Dataset excerpts
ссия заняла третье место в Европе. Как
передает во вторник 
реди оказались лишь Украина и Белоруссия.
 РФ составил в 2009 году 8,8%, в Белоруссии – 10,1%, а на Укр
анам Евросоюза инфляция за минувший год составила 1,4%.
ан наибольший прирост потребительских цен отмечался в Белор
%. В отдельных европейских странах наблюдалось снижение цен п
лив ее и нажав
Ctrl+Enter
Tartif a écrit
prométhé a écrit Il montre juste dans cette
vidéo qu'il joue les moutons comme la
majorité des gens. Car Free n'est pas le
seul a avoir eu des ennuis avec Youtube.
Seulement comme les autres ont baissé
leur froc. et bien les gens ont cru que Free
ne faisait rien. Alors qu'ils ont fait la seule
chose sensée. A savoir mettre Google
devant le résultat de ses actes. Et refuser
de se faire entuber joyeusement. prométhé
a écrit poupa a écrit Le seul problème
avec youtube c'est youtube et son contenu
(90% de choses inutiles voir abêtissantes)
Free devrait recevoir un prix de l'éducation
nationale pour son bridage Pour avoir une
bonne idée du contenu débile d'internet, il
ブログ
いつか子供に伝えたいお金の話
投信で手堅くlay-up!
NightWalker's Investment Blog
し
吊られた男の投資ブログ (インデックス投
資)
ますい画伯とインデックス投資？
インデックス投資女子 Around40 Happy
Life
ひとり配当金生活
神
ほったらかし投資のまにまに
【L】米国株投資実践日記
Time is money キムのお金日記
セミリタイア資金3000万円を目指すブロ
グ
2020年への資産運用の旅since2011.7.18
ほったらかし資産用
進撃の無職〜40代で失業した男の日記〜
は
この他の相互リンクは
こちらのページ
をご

**What to do:**
In every entry above, swap each "a écrit" for "a posté" and give the lines again with nothing else altered.

**Written response:**
ссия заняла третье место в Европе. Как
передает во вторник 
реди оказались лишь Украина и Белоруссия.
 РФ составил в 2009 году 8,8%, в Белоруссии – 10,1%, а на Укр
анам Евросоюза инфляция за минувший год составила 1,4%.
ан наибольший прирост потребительских цен отмечался в Белор
%. В отдельных европейских странах наблюдалось снижение цен п
лив ее и нажав
Ctrl+Enter
Tartif a posté
prométhé a posté Il montre juste dans cette
vidéo qu'il joue les moutons comme la
majorité des gens. Car Free n'est pas le
seul a avoir eu des ennuis avec Youtube.
Seulement comme les autres ont baissé
leur froc. et bien les gens ont cru que Free
ne faisait rien. Alors qu'ils ont fait la seule
chose sensée. A savoir mettre Google
devant le résultat de ses actes. Et refuser
de se faire entuber joyeusement. prométhé
a posté poupa a posté Le seul problème
avec youtube c'est youtube et son contenu
(90% de choses inutiles voir abêtissantes)
Free devrait recevoir un prix de l'éducation
nationale pour son bridage Pour avoir une
bonne idée du contenu débile d'internet, il
ブログ
いつか子供に伝えたいお金の話
投信で手堅くlay-up!
NightWalker's Investment Blog
し
吊られた男の投資ブログ (インデックス投
資)
ますい画伯とインデックス投資？
インデックス投資女子 Around40 Happy
Life
ひとり配当金生活
神
ほったらかし投資のまにまに
【L】米国株投資実践日記
Time is money キムのお金日記
セミリタイア資金3000万円を目指すブロ
グ
2020年への資産運用の旅since2011.7.18
ほったらかし資産用
進撃の無職〜40代で失業した男の日記〜
は
この他の相互リンクは
こちらのページ
をご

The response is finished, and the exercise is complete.